• _TEXT UNDER STUDY_
* * * * * * * * *

Mazzini no sooner arrived in Lyons than he found himself in the center of plots. The French government, still fresh from the days of July, was in two minds; first they aided a band of Italian refugees who were planning a raid into Savoy, then they faced about and scattered the conspirators. Another plan was for a trip to Corsica, there to gather arms to aid the insurgents in Romagna, but the funds for this attempt were lacking. Mazzini gave up immediate action for the moment, and locating at Marseilles started with a few youthful friends to organize his great concerted movement. They had nothing but youth and audacity. A contemporary (probably Enrico Mayer) described Mazzini at this time as “about 5 feet 8 inches high, and slightly made; he was dressed in black Genoa velvet, with a large ‘republican’ hat; his long, curling black hair, which fell upon his shoulders, the extreme freshness of his clear olive complexion, the chiseled delicacy of his regular and beautiful features, aided by his very youthful look and sweetness and openness of expression, would have made his appearance almost too feminine, if it had not been for his noble forehead, the power of firmness and decision that was mingled with their gaiety and sweetness in the bright flashes of his dark eyes and in the varying expression of his mouth, together with his small and beautiful mustachios and beard. Altogether he was at that time the most beautiful being, male or female, that I had ever seen, and I have not since seen his equal.”

* * * * * * * * *

• _DATA TO EXAMINE_
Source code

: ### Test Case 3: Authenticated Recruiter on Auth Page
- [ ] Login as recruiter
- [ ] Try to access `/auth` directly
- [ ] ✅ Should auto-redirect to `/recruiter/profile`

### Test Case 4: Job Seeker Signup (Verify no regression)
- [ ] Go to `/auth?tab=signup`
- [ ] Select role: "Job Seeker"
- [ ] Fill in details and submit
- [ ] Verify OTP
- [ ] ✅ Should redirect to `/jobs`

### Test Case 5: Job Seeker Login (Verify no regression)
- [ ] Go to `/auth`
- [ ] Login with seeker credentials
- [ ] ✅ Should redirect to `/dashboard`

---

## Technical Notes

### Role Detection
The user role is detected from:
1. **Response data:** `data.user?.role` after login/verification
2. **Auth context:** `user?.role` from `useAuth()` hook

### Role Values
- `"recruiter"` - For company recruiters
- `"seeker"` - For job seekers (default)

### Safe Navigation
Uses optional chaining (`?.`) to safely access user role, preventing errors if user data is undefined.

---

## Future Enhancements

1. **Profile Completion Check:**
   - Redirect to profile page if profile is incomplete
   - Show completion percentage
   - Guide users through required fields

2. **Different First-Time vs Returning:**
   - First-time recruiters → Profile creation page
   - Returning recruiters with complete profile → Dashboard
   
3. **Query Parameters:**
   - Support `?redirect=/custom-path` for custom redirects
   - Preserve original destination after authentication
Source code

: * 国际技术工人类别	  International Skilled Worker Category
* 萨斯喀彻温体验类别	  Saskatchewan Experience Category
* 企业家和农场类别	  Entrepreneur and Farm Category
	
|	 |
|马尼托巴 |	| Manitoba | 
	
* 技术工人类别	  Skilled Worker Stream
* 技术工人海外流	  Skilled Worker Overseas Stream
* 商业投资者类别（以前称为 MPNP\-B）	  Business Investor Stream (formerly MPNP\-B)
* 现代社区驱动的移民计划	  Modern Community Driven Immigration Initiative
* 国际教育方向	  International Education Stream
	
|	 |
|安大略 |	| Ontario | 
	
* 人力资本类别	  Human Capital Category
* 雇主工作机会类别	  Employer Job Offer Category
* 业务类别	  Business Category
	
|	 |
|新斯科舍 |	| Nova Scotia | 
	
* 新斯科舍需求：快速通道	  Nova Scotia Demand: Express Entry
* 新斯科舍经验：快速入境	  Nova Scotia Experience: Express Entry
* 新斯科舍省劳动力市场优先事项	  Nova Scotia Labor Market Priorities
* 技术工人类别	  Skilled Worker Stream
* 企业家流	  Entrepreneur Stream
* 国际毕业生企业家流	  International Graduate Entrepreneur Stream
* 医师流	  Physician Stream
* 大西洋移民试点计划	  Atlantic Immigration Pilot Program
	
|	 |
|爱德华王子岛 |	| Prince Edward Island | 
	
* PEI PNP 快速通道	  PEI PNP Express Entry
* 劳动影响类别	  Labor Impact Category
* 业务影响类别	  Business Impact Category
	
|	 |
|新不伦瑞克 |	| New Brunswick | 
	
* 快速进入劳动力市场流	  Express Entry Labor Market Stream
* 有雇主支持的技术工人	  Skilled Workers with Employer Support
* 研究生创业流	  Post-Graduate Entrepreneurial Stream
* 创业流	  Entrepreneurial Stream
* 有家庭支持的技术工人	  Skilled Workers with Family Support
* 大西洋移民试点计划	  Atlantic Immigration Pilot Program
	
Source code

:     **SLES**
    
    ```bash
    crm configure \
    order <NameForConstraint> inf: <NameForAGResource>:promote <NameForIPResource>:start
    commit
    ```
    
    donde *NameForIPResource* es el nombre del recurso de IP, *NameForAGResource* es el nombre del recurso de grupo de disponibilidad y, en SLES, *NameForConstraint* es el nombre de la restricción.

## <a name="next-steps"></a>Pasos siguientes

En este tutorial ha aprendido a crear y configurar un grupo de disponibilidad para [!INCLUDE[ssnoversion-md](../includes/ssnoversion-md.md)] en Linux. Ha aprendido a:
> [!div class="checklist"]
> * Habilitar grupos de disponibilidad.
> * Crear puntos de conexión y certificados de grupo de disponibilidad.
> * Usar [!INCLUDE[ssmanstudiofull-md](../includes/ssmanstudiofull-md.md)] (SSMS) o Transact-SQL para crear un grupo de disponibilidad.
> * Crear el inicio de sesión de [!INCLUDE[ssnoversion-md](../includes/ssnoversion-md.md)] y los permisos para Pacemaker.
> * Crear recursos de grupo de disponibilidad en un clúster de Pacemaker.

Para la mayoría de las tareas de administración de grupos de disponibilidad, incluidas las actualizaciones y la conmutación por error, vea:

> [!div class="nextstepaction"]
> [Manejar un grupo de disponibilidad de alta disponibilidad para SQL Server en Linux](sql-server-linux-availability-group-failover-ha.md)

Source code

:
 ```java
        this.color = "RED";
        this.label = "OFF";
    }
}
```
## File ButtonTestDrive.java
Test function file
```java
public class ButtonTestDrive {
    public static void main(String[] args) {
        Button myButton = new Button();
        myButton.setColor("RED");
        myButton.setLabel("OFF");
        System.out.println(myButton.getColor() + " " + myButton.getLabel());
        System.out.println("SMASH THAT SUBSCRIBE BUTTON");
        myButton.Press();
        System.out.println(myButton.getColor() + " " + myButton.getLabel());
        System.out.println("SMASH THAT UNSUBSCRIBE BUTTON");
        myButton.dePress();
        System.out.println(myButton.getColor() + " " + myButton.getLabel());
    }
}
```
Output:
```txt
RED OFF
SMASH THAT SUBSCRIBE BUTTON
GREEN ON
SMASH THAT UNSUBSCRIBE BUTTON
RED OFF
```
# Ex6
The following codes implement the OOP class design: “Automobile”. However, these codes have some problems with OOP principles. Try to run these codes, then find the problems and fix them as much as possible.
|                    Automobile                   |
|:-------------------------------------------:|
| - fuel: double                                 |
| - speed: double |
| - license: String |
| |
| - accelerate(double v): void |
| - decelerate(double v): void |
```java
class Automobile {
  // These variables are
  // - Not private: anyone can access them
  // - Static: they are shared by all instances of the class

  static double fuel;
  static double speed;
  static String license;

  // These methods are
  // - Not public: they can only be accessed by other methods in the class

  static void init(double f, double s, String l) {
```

* * * * * * * * *

• _EXPLORE THE MATERIAL_
A. From the passage on Mazzini in Lyons and Marseilles, list every place name it contains, including the one used to describe a fabric. Do not count adjectives such as "French" or "Italian."
B. Carry on the passage on Mazzini in Lyons and Marseilles, picking up after its final sentence.

• _TASK RESULTS_
A. Lyons, Savoy, Corsica, Romagna, Marseilles, Genoa

B.
Mazzini was proud of these early days when he looked back upon them later. He wrote, “We had no office, no helpers. All day, and a great part of the night, we were buried in our work, writing articles and letters, getting information from travelers, enlisting seamen, folding papers, fastening envelopes, dividing our time between literary and manual work. La Cecilia was compositor; Lamberti corrected the proofs; another of us made himself literally porter, to save the expense of distributing papers. We lived as equals and brothers; we had but one thought, one hope, one ideal to reverence. The foreign republicans loved and admired us for our tenacity and unflagging industry; we were often in real want, but we were light-hearted in a way, and smiling because we believed in the future.” It was Mazzini’s period of boundless hope.